Le bras de fer prend un tournant offensif. Alors qu’Alstom souhaitait il y a quelques jours « renégocier » le méga-contrat de 2,56 milliards d’euros pour la fabrication de 146 rames de RER pour la ligne B, l’entreprise a finalement choisi d’aller à l’affrontement avec la RATP et la SNCF. Et ce, en retirant l’offre de Bombardier Transport, qui avait remporté le marché mais était devenu entre-temps propriété d’Alstom. Ce dernier expliquant que le contrat n’est pas viable.

Les entreprises ferroviaires ont condamné cette décision, se disant prêtes « à engager toutes les actions judiciaires » pour obliger le groupe français à exécuter le contrat, alors qu’une bataille judiciaire de longue haleine se prépare.

Multiplication des recours

Depuis plusieurs semaines, Alstom avait multiplié les recours, parvenant à retarder la signature du contrat jusqu’à sa prise de contrôle de Bombardier Transport, effective depuis le 29 janvier. « Les conditions technico-financières de l’offre du consortium Bombardier-CAF ne correspondent pas aux prix de marché et ne permettent pas d’exécuter ce contrat sans risques importants pour le financeur, l’exploitant, les voyageurs et pour notre entreprise », a expliqué le constructeur ferroviaire.

Alstom, dont les propositions de médiation ont été rejetées, dit par conséquent « n'[avoir] eu d’autre choix » que d’annoncer le retrait de l’offre de Bombardier Transport. S’il a « toujours honoré ses contrats », il indique n’avoir « jamais signé ni démarré » un «contrat qu'[il] sait, dès la signature, déséquilibré (techniquement, industriellement ou financièrement)».

« Trop belle pour être vraie »

Le PDG d'Alstom Henri Poupart-Lafarge avait évoqué mercredi la perspective de perdre « beaucoup d’argent » sur ce contrat, jugé mal ficelé. « Cette offre est trop belle pour être vraie », a-t-il expliqué jeudi soir dans un entretien au Figaro. « Elle montre une agressivité sur les coûts qui n’est pas raisonnable. Les choix techniques ne comportent aucune marge d’erreur, ceux des équipements sont réalisés au plus juste et le gabarit des trains n’est pas aux normes ». Le calendrier est en outre trop serré et les coûts sous-estimés, a-t-il accusé.

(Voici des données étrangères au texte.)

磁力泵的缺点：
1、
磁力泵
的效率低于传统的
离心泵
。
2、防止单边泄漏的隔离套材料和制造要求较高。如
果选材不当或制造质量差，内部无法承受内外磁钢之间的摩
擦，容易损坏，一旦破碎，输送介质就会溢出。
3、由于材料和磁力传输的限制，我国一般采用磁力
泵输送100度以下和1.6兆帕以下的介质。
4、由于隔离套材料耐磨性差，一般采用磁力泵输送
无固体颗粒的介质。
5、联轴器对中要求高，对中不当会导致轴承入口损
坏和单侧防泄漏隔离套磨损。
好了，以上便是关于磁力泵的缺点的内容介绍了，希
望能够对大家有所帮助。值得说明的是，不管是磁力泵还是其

« Si nous acceptions ces conditions, il est certain que la RATP, qui est un client très exigeant, nous demanderait de tout refaire et nous pénaliserait en cas de retard », a-t-il ajouté. « Il reste l’offre d’Alstom qui est toujours sur la table », a relevé le dirigeant. « Si la RATP ne veut pas discuter et que le RER B prend du retard, ce sera de sa responsabilité et de celle de la région Ile-de-France, qui devront lancer un nouvel appel d’offres », a asséné Henri Poupart-Lafarge.

« Stratégie d’entrave »

La RATP, la SNCF et Ile-de-France Mobilités – qui finance les trains – considèrent que le constructeur est tenu d’honorer le contrat, signature ou pas, dès lors qu’il a fait une offre ferme et qu’il a été retenu. Sans négociation possible. « Le groupement RATP/SNCF Voyageurs se dit prêt à engager toutes les actions judiciaires à l’encontre d’Alstom-Bombardier, compte tenu de l’engagement pris par le groupement Bombardier/CAF lors de la remise de l’offre ferme », le 4 janvier, ont indiqué les deux entreprises publiques dans un communiqué commun jeudi soir.

« Par son rachat de la société Bombardier Transport, Alstom a repris l’ensemble des contrats et engagements de l’entreprise », ont-elle ajouté. S’agissant de l’offre elle-même, RATP et SNCF se sont indignées des commentaires d’Alstom, notant qu’un cabinet externe « reconnu et indépendant » l’avait validée, outre leurs propres services.

La présidente d’Ile-de-France Mobilités et de la région Ile-de-France, Valérie Pécresse a encore dénoncé jeudi matin « la stratégie d’entrave absolument scandaleuse d’Alstom », lui demandant de « tenir sa parole ». Valérie Pécresse a convoqué la RATP et la SNCF vendredi afin de trouver des solutions « pour sortir de l’impasse », selon un porte-parole.